(GOAL OF THE EXERCISE): From the listing below, pick out each line with the word "llega".

(RECORDED INFORMATION):

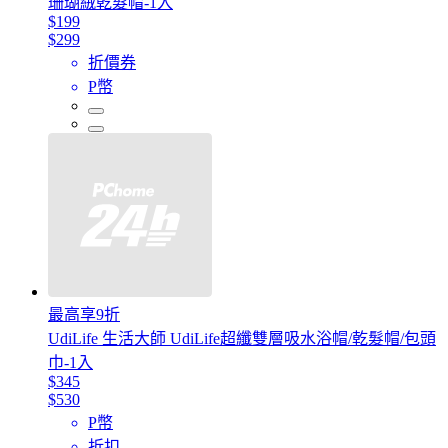
珊瑚絨乾髮帽-1入
$199
$299
折價券
P幣
最高享9折
UdiLife 生活大師 UdiLife超纖雙層吸水浴帽/乾髮帽/包頭
巾-1入
$345
$530
P幣
折扣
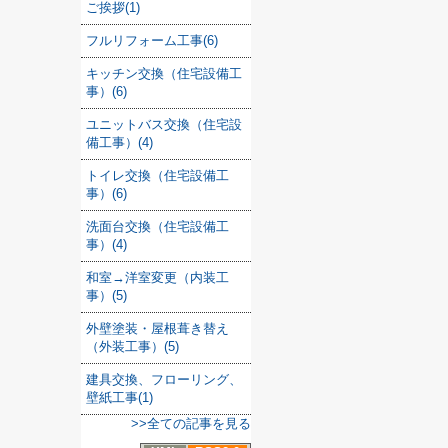
ご挨拶(1)
フルリフォーム工事(6)
キッチン交換（住宅設備工
事）(6)
ユニットバス交換（住宅設
備工事）(4)
トイレ交換（住宅設備工
事）(6)
洗面台交換（住宅設備工
事）(4)
和室→洋室変更（内装工
事）(5)
外壁塗装・屋根葺き替え
（外装工事）(5)
建具交換、フローリング、
壁紙工事(1)
>>全ての記事を見る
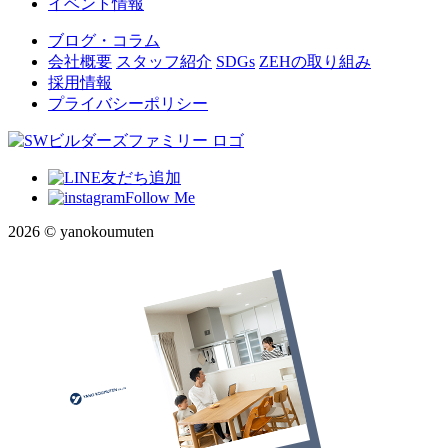
イベント情報
ブログ・コラム
会社概要
スタッフ紹介
SDGs
ZEHの取り組み
採用情報
プライバシーポリシー
友だち追加
Follow Me
2026 © yanokoumuten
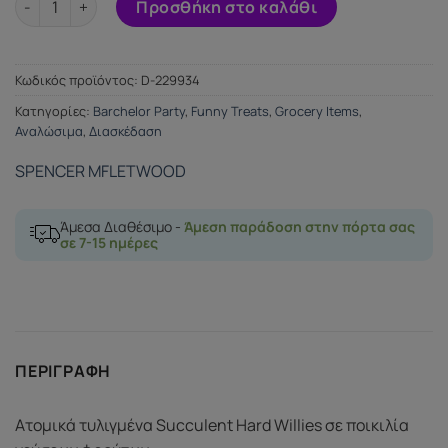
Προσθήκη στο καλάθι
Κωδικός προϊόντος:
D-229934
Κατηγορίες:
Barchelor Party
,
Funny Treats
,
Grocery Items
,
Αναλώσιμα
,
Διασκέδαση
SPENCER MFLETWOOD
Άμεσα Διαθέσιμο -
Άμεση παράδοση στην πόρτα σας
σε 7-15 ημέρες
ΠΕΡΙΓΡΑΦΉ
Ατομικά τυλιγμένα Succulent Hard Willies σε ποικιλία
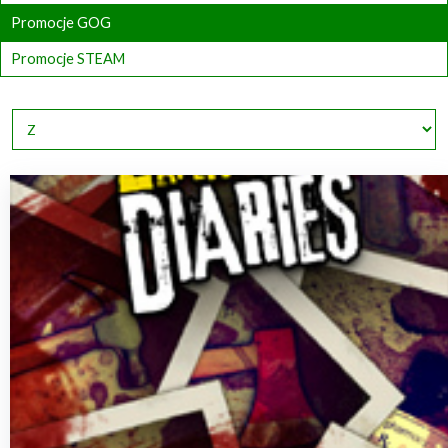
Promocje GOG
Promocje STEAM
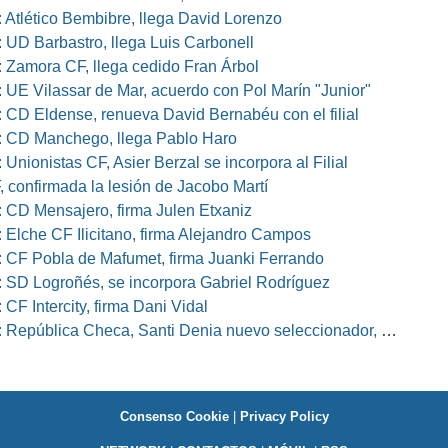
 Atlético Bembibre, llega David Lorenzo
 UD Barbastro, llega Luis Carbonell
 Zamora CF, llega cedido Fran Árbol
 UE Vilassar de Mar, acuerdo con Pol Marín "Junior"
 CD Eldense, renueva David Bernabéu con el filial
 CD Manchego, llega Pablo Haro
Unionistas CF, Asier Berzal se incorpora al Filial
, confirmada la lesión de Jacobo Martí
 CD Mensajero, firma Julen Etxaniz
 Elche CF Ilicitano, firma Alejandro Campos
 CF Pobla de Mafumet, firma Juanki Ferrando
 SD Logroñés, se incorpora Gabriel Rodríguez
CF Intercity, firma Dani Vidal
pública Checa, Santi Denia nuevo seleccionador, Pablo Amo su ayudante
Consenso Cookie
|
Privacy Policy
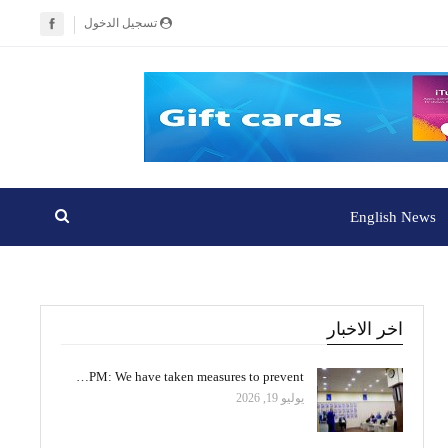
تسجيل الدخول
English News
اخر الاخبار
PM: We have taken measures to prevent…
يوليو 19, 2026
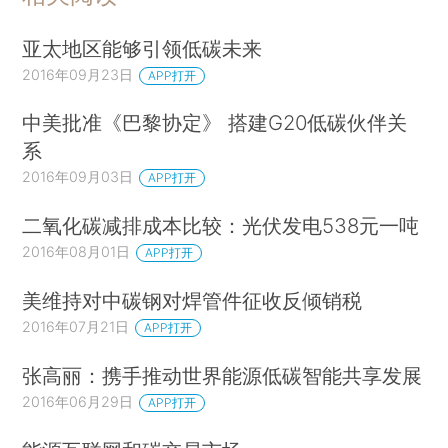
亚太地区能够引领低碳未来
2016年09月23日
APP打开
中美批准《巴黎协定》 搭建G20低碳伙伴关
系
2016年09月03日
APP打开
二氧化碳减排成本比较：光伏发电538元一吨
2016年08月01日
APP打开
美维持对中碳钢对焊管件征收反倾销税
2016年07月21日
APP打开
张高丽：携手推动世界能源低碳智能共享发展
2016年06月29日
APP打开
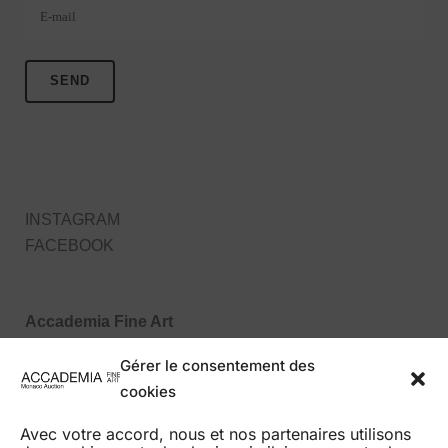
INSTAGRAM
FACEBOOK
Accademia Fine Art
27, Boulevard des Moulins
Gérer le consentement des
98000 Monaco MC
cookies
Tel : +377 99 99 86 70
Avec votre accord, nous et nos partenaires utilisons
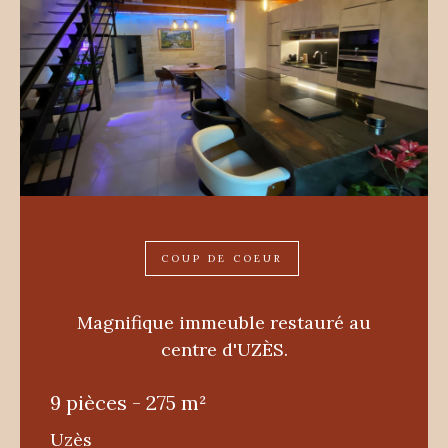
COUP DE COEUR
Magnifique immeuble restauré au
centre d'UZÈS.
9 pièces - 275 m²
Uzès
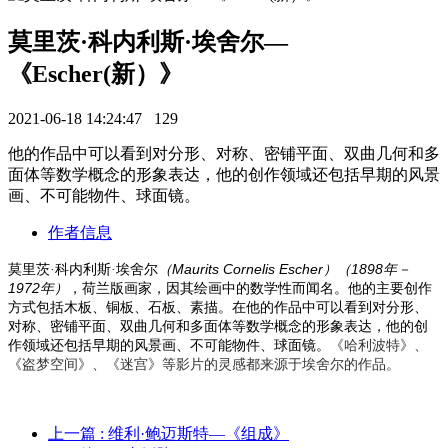
莫里茨·科内利斯·埃舍尔—
《Escher(新）》
2021-06-18 14:24:47
129
他的作品中可以看到对分形、对称、密铺平面、双曲几何和多
面体等数学概念的形象表达，他的创作领域还包括早期的风景
画、不可能物件、球面镜。
作者信息
Maurits Cornelis Escher
1898
莫里茨
·科内利斯·埃舍尔
（
）（
年－
1972
年）
，荷兰版画家，因其绘画中的数学性而闻名。他的主要创作
方式包括木板、铜板、石板、素描。在他的作品中可以看到对
分形
、
对称
、密铺平面、
双曲几何
和
多面体
等数学概念的形象表达，他的创
作领域还包括早期的风景画、不可能物件、球面镜。
《哈利波特》、
《盗梦空间》、《迷宫》等影片的灵感都来源于埃舍尔的作品。
上一篇
: 维利·鲍迈斯特—《组成》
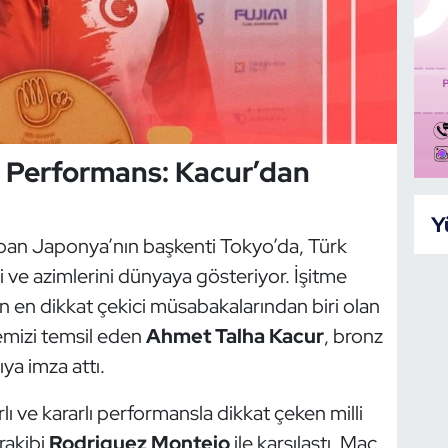
 Performans: Kacur’dan
Y
apan Japonya’nın başkenti Tokyo’da, Türk
i ve azimlerini dünyaya gösteriyor. İşitme
ın en dikkat çekici müsabakalarından biri olan
emizi temsil eden
Ahmet Talha Kacur
, bronz
ya imza attı.
ı ve kararlı performansla dikkat çeken milli
rakibi
Rodriguez Montejo
ile karşılaştı. Maç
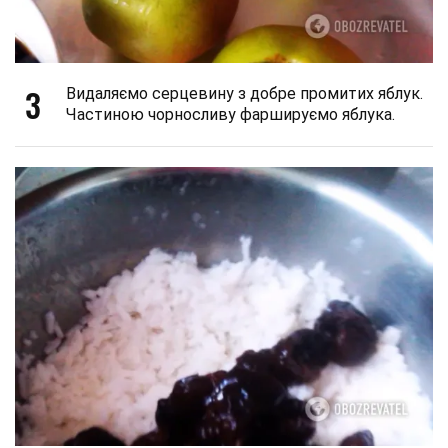
3
Видаляємо серцевину з добре промитих яблук.
Частиною чорносливу фаршируємо яблука.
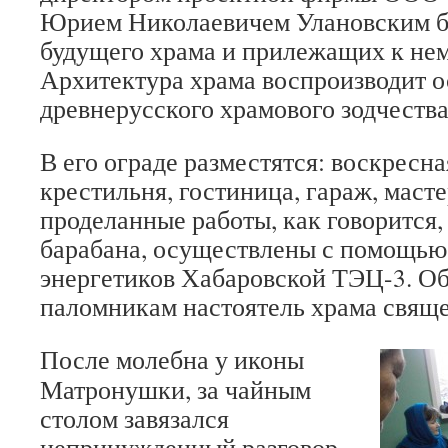
Юрием Николаевичем Улановским б
будущего храма и прилежащих к нем
Архитектура храма воспроизводит 
древнерусского храмового зодчества
В его ограде разместятся: воскресна
крестильня, гостиница, гараж, маст
проделанные работы, как говорится, 
барабана, осуществлены с помощью
энергетиков Хабаровской ТЭЦ-3. Об
паломникам настоятель храма свяще
После молебна у иконы
Матронушки, за чайным
столом завязался
непринужденный разговор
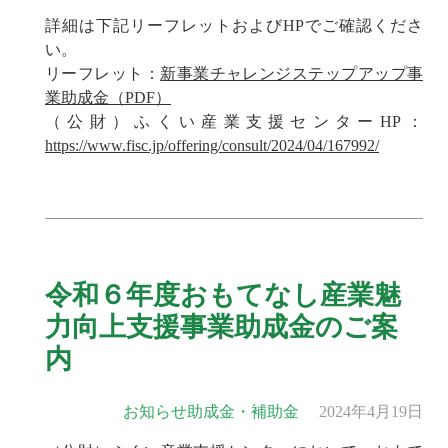
詳細は下記リーフレットおよびHPでご確認くださ
い。
リーフレット：
新事業チャレンジステップアップ事
業助成金（PDF）
（公財）ふくい産業支援センターHP：
https://www.fisc.jp/offering/consult/2024/04/167992/
令和６年度おもてなし産業魅
力向上支援事業助成金のご案
内
お知らせ
助成金・補助金
2024年4月19日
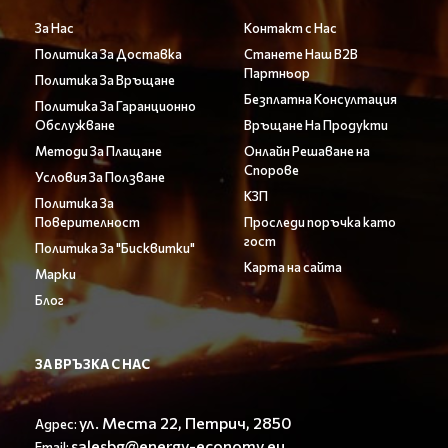
За Нас
Контакт с Нас
Политика За Доставка
Станете Наш B2B
Партньор
Политика За Връщане
Безплатна Консултация
Политика За Гаранционно
Обслужване
Връщане На Продукти
Методи За Плащане
Онлайн Решаване на
Спорове
Условия За Ползване
КЗП
Политика За
Поверителност
Проследи поръчка като
гост
Политика За "Бисквитки"
Карта на сайта
Марки
Блог
ЗА ВРЪЗКА С НАС
ул. Места 22, Петрич, 2850
Адрес:
salesbg@energy-economy.eu
Email:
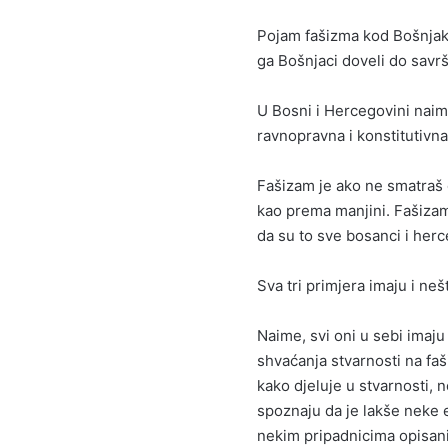
Pojam fašizma kod Bošnjaka 
ga Bošnjaci doveli do savrš
U Bosni i Hercegovini naime
ravnopravna i konstitutivn
Fašizam je ako ne smatraš 
kao prema manjini. Fašizam 
da su to sve bosanci i herc
Sva tri primjera imaju i neš
Naime, svi oni u sebi imaju
shvaćanja stvarnosti na faši
kako djeluje u stvarnosti, 
spoznaju da je lakše neke e
nekim pripadnicima opisani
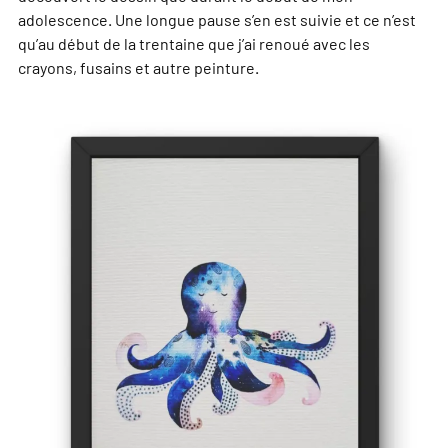
adolescence. Une longue pause s’en est suivie et ce n’est
qu’au début de la trentaine que j’ai renoué avec les
crayons, fusains et autre peinture.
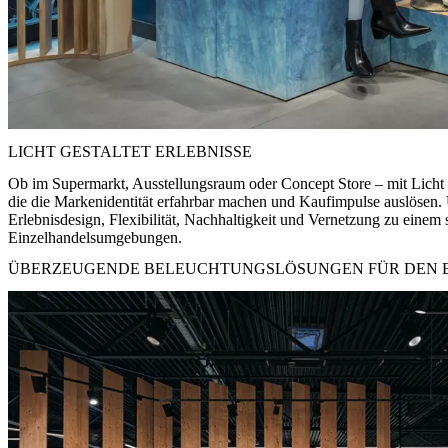
LICHT GESTALTET ERLEBNISSE
Ob im Supermarkt, Ausstellungsraum oder Concept Store – mit Licht
die die Markenidentität erfahrbar machen und Kaufimpulse auslösen.
Erlebnisdesign, Flexibilität, Nachhaltigkeit und Vernetzung zu eine
Einzelhandelsumgebungen.
ÜBERZEUGENDE BELEUCHTUNGSLÖSUNGEN FÜR DEN 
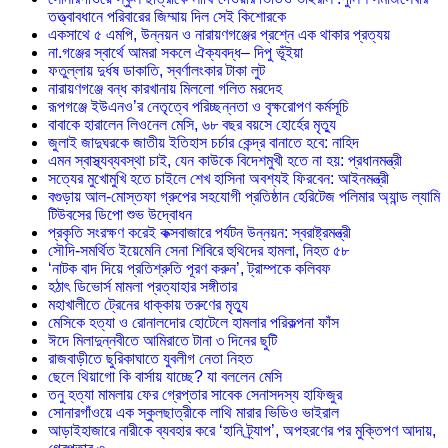
তত্ত্বাবধানে পরিবারের জিম্মায় দিল সেই কিশোরকে
একসাথে ৫ এমপি, উন্নয়ন ও নারায়ণগঞ্জের প্রশ্নে এক থাকার প্রত্যয়
না.গঞ্জের স্বার্থে আমরা সকলে ঐক্যবদ্ধ– দিপু ভূঁইয়া
ফতুল্লায় দুর্ধষ ডাকাতি, স্বর্ণালংকার টাকা লুট
নারায়ণগঞ্জে বন্ধ কারখানায় মিললো গলিত মরদেহ
রূপগঞ্জে ইউএনও’র নেতৃত্বে পরিচ্ছন্নতা ও বৃক্ষরোপণ কর্মসূচি
বাবাকে হারালেন লিওনেল মেসি, ৬৮ বছর বয়সে হোর্হের মৃত্যু
জুলাই জাদুঘরকে জাতীয় ইতিহাস চর্চার কেন্দ্র বানাতে হবে: নাহিদ
এমন স্বাস্থ্যব্যবস্থা চাই, যেন কাউকে বিদেশমুখী হতে না হয়: প্রধানমন্ত্রী
সত্যের মুখোমুখি হতে চাইলে শেখ হাসিনা অবশ্যই ফিরবেন: আইনমন্ত্রী
বগুড়ায় আল-মোস্তফা গ্রুপের সহযোগী প্রতিষ্ঠান হেরিটেজ পলিমার অ্যান্ড ল্যামি
টিউবসের ডিপো শুভ উদ্বোধন
প্রকৃতি সংরক্ষণ করেই কক্সবাজারে পর্যটন উন্নয়ন: স্বরাষ্ট্রমন্ত্রী
সৌদি-সমর্থিত ইয়েমেনি সেনা শিবিরে হুথিদের হামলা, নিহত ৫৮
‘নাটক বাদ দিয়ে প্রতিশ্রুতি পূরণ করুন’, ট্রাম্পকে কলিবফ
হঠাৎ ডিভোর্স মামলা প্রত্যাহার সঙ্গীতার
মহাখালীতে ট্রেনের ধাক্কায় তরুণের মৃত্যু
মেসিকে হত্যা ও রোনালদোর হোটেলে হামলার পরিকল্পনা ফাঁস
ঈদে মিলাদুন্নবীতে আমিরাতে টানা ৩ দিনের ছুটি
রাজবাড়ীতে ছুরিকাঘাতে যুবলীগ নেতা নিহত
ছেলে থিয়াগো কি বার্সায় যাচ্ছে? যা বললেন মেসি
তনু হত্যা মামলায় ফের গ্রেপ্তার সাবেক সেনাসদস্য হাফিজুর
সোনারগাঁওয়ে এক স্কুলছাত্রীকে লাথি মারার ভিডিও ভাইরাল
আড়াইহাজারে নারীকে ব্যবহার করে ‘হানি ট্র্যাপ’, অপহরণের পর মুক্তিপণ আদায়,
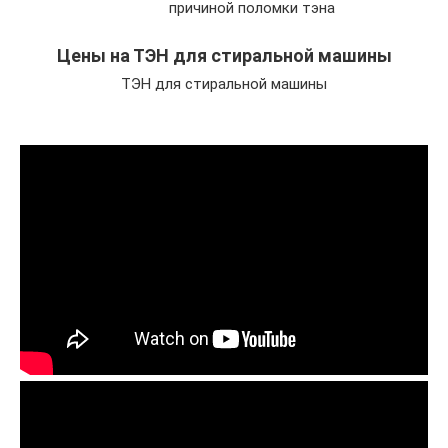
причиной поломки тэна
Цены на ТЭН для стиральной машины
ТЭН для стиральной машины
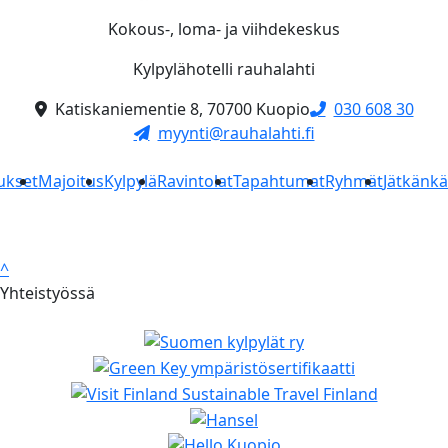
Kokous-, loma- ja viihdekeskus
Kylpylähotelli rauhalahti
Katiskaniementie 8, 70700 Kuopio
030 608 30
myynti@rauhalahti.fi
ukset
Majoitus
Kylpylä
Ravintolat
Tapahtumat
Ryhmät
Jätkänk
^
Yhteistyössä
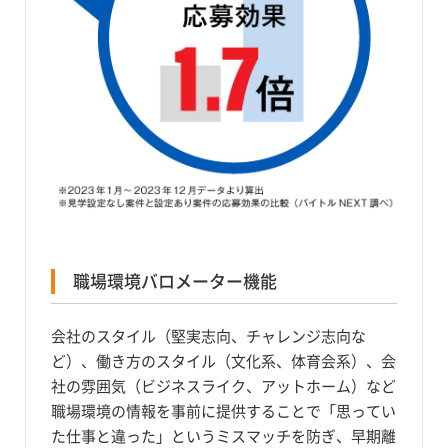
職場環境バロメーター機能
会社のスタイル（堅実志向、チャレンジ志向な
ど）、働き方のスタイル（文化系、体育会系）、会
社の雰囲気（ビジネスライク、アットホーム）など
職場環境の情報を事前に提供することで「思ってい
た仕事と違った」というミスマッチを防ぎ、早期離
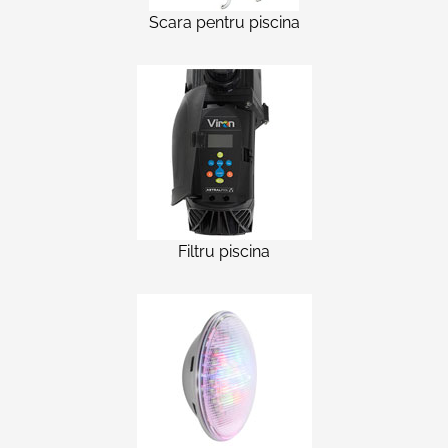
Scara pentru piscina
Filtru piscina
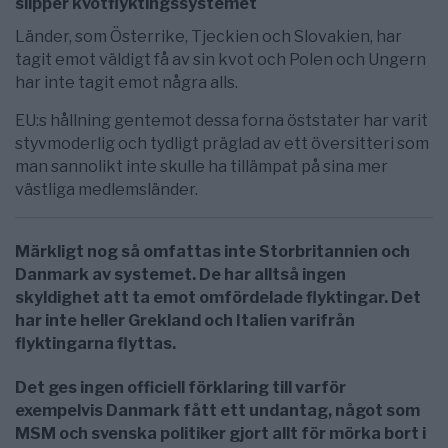
slipper kvotflyktingssystemet
Länder, som Österrike, Tjeckien och Slovakien, har
tagit emot väldigt få av sin kvot och Polen och Ungern
har inte tagit emot några alls.
EU:s hållning gentemot dessa forna öststater har varit
styvmoderlig och tydligt präglad av ett översitteri som
man sannolikt inte skulle ha tillämpat på sina mer
västliga medlemsländer.
Märkligt nog så omfattas inte Storbritannien och
Danmark av systemet. De har alltså ingen
skyldighet att ta emot omfördelade flyktingar. Det
har inte heller Grekland och Italien varifrån
flyktingarna flyttas.
Det ges ingen officiell förklaring till varför
exempelvis Danmark fått ett undantag, något som
MSM och svenska politiker gjort allt för mörka bort i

(RESPONSE BELOW):
 Atlético Bembibre, llega David Lorenzo
 UD Barbastro, llega Luis Carbonell
 Zamora CF, llega cedido Fran Árbol
 CD Manchego, llega Pablo Haro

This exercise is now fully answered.